PROBLEM TO SOLVE:
The records below are to be reproduced exactly, with the pictures left out.

[Stored data entries]
* * * * * * * * *

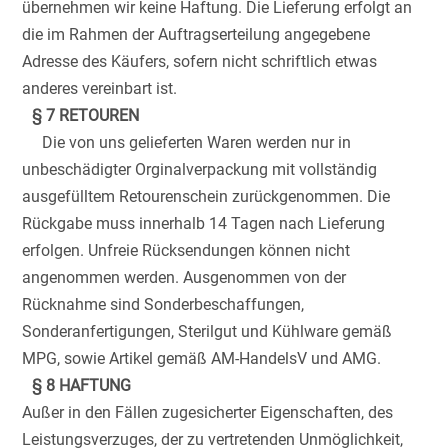
übernehmen wir keine Haftung. Die Lieferung erfolgt an
die im Rahmen der Auftragserteilung angegebene
Adresse des Käufers, sofern nicht schriftlich etwas
anderes vereinbart ist.
§ 7 RETOUREN
Die von uns gelieferten Waren werden nur in
unbeschädigter Orginalverpackung mit vollständig
ausgefülltem Retourenschein zurückgenommen. Die
Rückgabe muss innerhalb 14 Tagen nach Lieferung
erfolgen. Unfreie Rücksendungen können nicht
angenommen werden. Ausgenommen von der
Rücknahme sind Sonderbeschaffungen,
Sonderanfertigungen, Sterilgut und Kühlware gemäß
MPG, sowie Artikel gemäß AM-HandelsV und AMG.
§ 8 HAFTUNG
Außer in den Fällen zugesicherter Eigenschaften, des
Leistungsverzuges, der zu vertretenden Unmöglichkeit,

* * * * * * * * *

REPLY TO THE TASK:
übernehmen wir keine Haftung. Die Lieferung erfolgt an
die im Rahmen der Auftragserteilung angegebene
Adresse des Käufers, sofern nicht schriftlich etwas
anderes vereinbart ist.
§ 7 RETOUREN
Die von uns gelieferten Waren werden nur in
unbeschädigter Orginalverpackung mit vollständig
ausgefülltem Retourenschein zurückgenommen. Die
Rückgabe muss innerhalb 14 Tagen nach Lieferung
erfolgen. Unfreie Rücksendungen können nicht
angenommen werden. Ausgenommen von der
Rücknahme sind Sonderbeschaffungen,
Sonderanfertigungen, Sterilgut und Kühlware gemäß
MPG, sowie Artikel gemäß AM-HandelsV und AMG.
§ 8 HAFTUNG
Außer in den Fällen zugesicherter Eigenschaften, des
Leistungsverzuges, der zu vertretenden Unmöglichkeit,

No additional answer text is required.